Within the lines below, find those that hold the string "Document" and copy each one.

- **Exercise input**

===

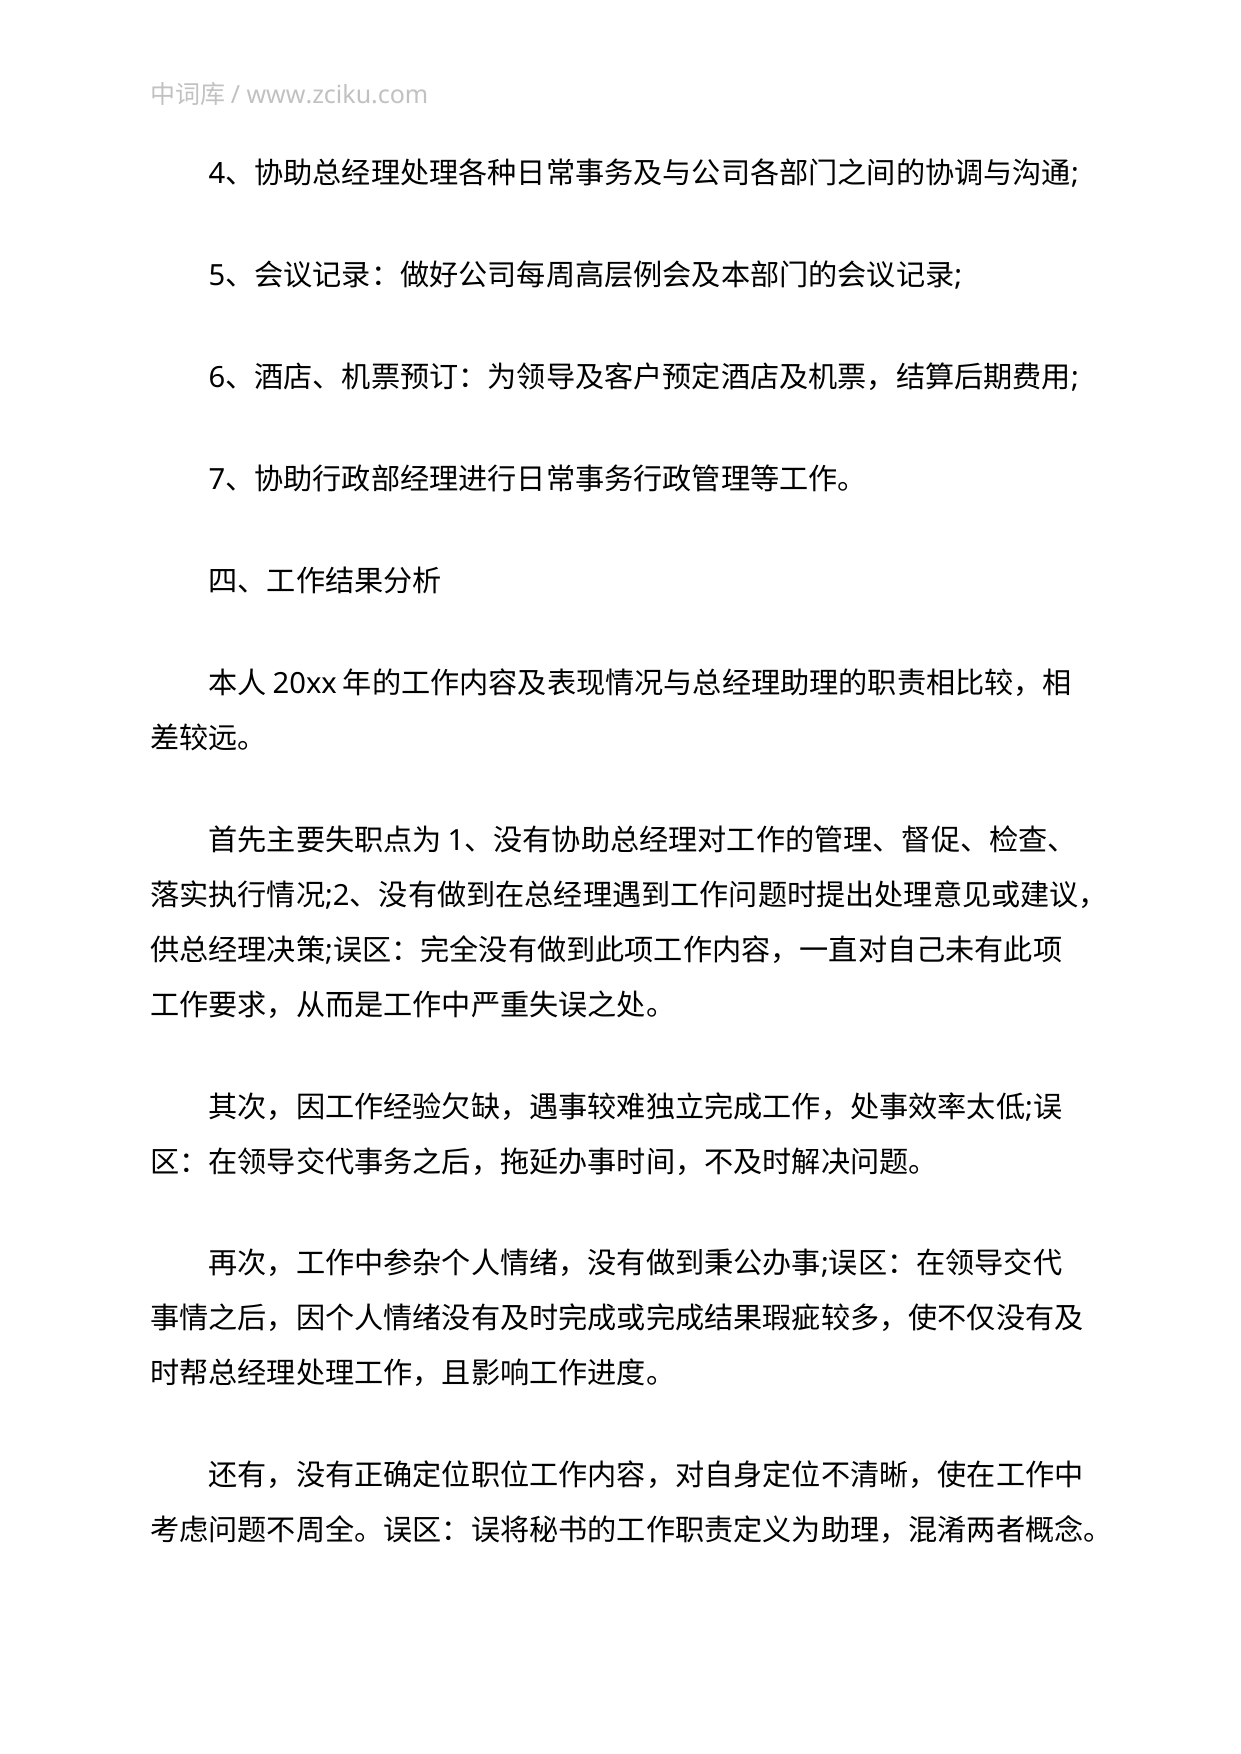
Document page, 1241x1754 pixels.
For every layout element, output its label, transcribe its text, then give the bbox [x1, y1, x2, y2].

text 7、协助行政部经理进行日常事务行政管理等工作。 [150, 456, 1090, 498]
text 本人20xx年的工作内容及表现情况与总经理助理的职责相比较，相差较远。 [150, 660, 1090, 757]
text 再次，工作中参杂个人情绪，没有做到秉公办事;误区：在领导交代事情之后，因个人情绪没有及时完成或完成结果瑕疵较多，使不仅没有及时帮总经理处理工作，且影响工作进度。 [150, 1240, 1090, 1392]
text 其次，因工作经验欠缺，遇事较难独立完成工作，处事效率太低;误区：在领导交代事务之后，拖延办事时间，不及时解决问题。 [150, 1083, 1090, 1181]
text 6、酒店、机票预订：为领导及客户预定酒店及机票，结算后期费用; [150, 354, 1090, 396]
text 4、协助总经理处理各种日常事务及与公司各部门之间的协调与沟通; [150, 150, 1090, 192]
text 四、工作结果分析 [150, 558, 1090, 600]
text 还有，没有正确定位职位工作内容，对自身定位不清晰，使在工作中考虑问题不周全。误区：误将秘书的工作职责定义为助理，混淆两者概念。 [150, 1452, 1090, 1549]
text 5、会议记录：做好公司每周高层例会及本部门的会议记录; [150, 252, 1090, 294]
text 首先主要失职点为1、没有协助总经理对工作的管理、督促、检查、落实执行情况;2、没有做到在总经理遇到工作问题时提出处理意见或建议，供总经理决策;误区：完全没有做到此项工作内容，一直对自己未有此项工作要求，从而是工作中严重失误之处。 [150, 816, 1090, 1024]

===

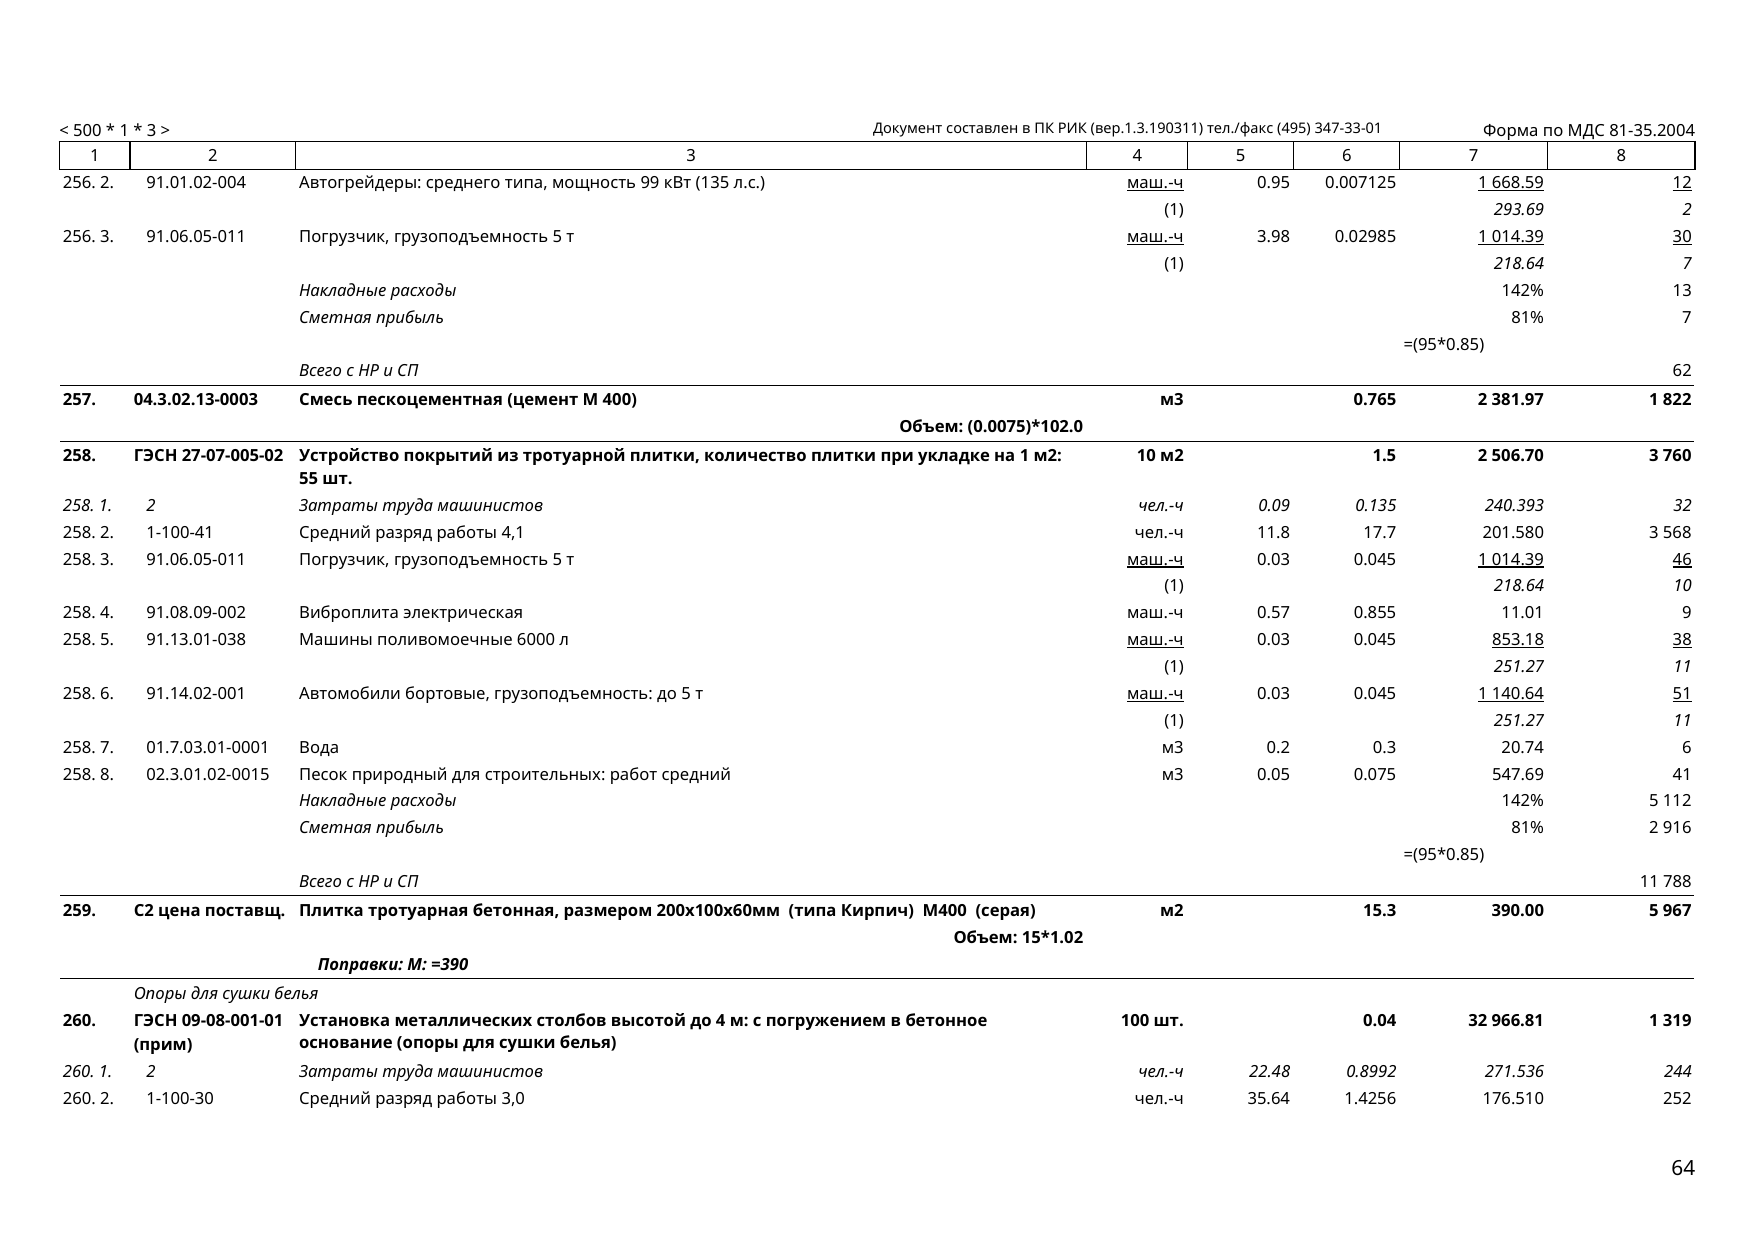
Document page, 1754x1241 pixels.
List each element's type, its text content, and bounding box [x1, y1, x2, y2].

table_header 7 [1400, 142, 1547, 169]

===

- **The answer**
Document page, 1241x1754 pixels.
Document page, 1754x1241 pixels.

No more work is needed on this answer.